The procedure this system utilizes for catching and discharging carbon dioxide “is revolutionary” he says. “All of this is at ambient conditions — there’s no need for thermal, pressure, or chemical input. It’s just these very thin sheets, with both surfaces active, that can be stacked in a box and connected to a source of electricity.”
“In my laboratories, we have been striving to develop new technologies to tackle a range of environmental issues that avoid the need for thermal energy sources, changes in system pressure, or addition of chemicals to complete the separation and release cycles,” Hatton says. “This carbon dioxide capture technology is a clear demonstration of the power of electrochemical approaches that require only small swings in voltage to drive the separations.”
In a working plant — for instance, in a power plant where exhaust gas is being produced persistently — two sets of such stacks of the electrochemical cells could be set up side by side to work in parallel, with flue gas being directed first at one set for carbon capture, at that point redirected to the second set while the first set goes into its discharge cycle. By alternating back and forth, the system could always be both catching and discharging the gas. In the lab, the team has demonstrated the system can withstand at least 7,000 charging-discharging cycles, with a 30 percent misfortune in efficiency over that time.

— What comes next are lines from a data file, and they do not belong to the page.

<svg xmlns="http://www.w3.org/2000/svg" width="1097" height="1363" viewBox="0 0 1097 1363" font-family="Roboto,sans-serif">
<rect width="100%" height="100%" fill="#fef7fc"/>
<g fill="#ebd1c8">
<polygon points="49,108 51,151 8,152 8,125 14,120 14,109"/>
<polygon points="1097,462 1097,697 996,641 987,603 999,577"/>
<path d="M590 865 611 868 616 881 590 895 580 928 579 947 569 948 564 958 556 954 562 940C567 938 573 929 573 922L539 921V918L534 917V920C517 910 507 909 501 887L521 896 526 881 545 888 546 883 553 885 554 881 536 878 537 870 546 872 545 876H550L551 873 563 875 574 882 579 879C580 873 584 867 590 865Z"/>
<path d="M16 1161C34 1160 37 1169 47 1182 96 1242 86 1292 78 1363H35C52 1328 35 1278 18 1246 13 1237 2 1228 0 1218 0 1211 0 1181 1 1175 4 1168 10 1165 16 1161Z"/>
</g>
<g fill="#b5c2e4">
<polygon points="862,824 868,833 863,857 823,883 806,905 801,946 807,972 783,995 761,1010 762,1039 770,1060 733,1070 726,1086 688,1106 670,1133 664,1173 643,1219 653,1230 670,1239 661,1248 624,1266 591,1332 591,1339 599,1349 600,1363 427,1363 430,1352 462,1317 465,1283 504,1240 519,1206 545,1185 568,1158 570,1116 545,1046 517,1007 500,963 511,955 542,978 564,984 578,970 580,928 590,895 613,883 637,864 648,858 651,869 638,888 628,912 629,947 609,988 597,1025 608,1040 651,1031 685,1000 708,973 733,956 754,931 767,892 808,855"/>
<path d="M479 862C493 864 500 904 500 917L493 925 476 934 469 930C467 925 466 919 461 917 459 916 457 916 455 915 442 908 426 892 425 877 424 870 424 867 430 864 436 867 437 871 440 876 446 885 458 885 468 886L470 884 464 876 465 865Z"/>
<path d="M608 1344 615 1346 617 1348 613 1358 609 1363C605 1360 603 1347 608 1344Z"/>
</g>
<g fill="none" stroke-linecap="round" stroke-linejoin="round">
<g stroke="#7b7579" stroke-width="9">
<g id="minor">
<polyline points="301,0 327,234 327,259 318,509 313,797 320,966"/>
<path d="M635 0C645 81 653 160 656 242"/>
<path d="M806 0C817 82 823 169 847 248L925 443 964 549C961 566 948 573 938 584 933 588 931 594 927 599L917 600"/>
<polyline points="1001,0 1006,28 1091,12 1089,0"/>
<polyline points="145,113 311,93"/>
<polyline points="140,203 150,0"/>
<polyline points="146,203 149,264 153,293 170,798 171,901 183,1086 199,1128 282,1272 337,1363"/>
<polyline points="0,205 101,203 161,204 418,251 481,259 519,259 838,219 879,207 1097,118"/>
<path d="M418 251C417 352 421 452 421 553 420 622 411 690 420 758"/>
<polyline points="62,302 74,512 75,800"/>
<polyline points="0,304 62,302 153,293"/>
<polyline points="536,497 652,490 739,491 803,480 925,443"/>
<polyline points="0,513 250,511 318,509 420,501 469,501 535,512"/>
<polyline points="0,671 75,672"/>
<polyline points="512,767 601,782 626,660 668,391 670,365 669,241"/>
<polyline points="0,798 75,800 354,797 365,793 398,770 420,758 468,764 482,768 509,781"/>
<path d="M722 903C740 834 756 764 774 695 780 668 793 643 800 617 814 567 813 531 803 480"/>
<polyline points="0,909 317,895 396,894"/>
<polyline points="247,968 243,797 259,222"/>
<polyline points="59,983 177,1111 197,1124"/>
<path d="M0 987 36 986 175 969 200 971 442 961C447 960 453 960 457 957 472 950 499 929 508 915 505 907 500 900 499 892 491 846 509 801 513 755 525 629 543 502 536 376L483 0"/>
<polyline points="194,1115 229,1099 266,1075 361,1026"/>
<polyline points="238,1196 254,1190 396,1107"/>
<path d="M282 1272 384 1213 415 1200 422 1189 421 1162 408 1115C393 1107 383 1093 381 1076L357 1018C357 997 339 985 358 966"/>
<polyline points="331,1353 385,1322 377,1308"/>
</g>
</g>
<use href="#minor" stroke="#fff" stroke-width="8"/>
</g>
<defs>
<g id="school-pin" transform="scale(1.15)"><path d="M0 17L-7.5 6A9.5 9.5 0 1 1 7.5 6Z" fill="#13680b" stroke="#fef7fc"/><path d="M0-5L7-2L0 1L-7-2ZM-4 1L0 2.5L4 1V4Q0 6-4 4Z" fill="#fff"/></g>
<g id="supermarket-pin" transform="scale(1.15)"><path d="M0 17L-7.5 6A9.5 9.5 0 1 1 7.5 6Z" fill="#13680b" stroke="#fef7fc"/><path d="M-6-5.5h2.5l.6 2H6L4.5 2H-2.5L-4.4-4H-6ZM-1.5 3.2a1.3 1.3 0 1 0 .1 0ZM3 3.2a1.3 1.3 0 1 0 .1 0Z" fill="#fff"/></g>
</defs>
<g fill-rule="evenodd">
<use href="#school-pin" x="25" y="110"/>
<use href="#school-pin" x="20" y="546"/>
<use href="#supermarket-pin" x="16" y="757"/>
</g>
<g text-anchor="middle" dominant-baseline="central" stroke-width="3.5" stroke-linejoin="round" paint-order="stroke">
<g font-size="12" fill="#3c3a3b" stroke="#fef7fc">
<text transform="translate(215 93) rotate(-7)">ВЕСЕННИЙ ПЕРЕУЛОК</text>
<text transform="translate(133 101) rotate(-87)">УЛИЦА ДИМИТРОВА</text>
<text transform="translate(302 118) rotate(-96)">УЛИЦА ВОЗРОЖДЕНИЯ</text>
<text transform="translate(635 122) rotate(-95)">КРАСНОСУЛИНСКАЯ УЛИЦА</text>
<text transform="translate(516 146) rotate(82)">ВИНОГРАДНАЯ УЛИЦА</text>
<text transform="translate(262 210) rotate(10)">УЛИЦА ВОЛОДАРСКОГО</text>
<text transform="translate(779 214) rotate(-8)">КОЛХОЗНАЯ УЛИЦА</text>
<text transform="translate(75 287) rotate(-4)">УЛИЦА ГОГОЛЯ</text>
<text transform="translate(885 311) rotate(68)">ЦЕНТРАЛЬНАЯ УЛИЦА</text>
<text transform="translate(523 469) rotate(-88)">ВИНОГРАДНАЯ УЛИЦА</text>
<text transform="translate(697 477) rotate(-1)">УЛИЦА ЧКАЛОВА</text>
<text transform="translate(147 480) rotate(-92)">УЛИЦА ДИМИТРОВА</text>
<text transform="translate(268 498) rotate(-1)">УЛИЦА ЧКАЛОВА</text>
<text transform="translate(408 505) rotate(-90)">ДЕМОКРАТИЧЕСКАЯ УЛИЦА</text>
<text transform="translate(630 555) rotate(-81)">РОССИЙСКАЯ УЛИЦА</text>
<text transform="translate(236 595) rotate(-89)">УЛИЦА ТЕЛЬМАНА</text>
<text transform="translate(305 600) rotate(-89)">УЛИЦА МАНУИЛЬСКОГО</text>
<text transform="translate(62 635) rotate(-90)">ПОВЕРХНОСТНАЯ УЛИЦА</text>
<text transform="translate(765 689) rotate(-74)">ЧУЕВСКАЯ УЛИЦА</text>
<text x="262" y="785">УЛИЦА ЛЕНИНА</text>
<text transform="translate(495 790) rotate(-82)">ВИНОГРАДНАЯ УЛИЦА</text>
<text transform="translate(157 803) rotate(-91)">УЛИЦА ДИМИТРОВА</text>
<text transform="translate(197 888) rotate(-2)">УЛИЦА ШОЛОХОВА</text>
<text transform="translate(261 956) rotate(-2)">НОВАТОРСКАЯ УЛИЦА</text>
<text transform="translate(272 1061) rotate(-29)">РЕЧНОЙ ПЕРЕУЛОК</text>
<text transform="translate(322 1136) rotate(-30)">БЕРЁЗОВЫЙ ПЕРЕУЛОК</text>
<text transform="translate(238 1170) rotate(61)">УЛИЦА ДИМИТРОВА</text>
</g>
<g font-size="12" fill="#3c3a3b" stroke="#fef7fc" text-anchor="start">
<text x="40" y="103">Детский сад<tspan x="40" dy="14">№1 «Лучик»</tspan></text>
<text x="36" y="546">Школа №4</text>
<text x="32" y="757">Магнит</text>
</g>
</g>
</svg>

The scientists gauge that they can promptly improve that to 20,000 to 50,000 cycles.
The electrodes themselves can be manufactured by standard chemical processing strategies. While today this is done in a laboratory setting, it very well may be adapted so that eventually they could be made in large quantities through a roll-to-roll manufacturing process like a newspaper printing press, Voskian says. “We have developed very cost-effective techniques,” he says, estimating that it could be created for something like several dollars for every square meter of the electrode.
Contrasted with other existing carbon capture technologies, this system is quite an energy proficient, utilizing around one gigajoule of energy for each ton of carbon dioxide caught, reliably. Other existing strategies have energy consumption which varies between 1 to 10 gigajoules per ton, contingent upon the inlet carbon dioxide concentration, Voskian says.
The specialists have set up an organization called Verdox to commercialize the procedure, and want to build up a pilot-scale plant within the next few years, he says. What’s more, the system is anything but difficult to scale up, he says: “If you want more capacity, you just need to make more electrodes.”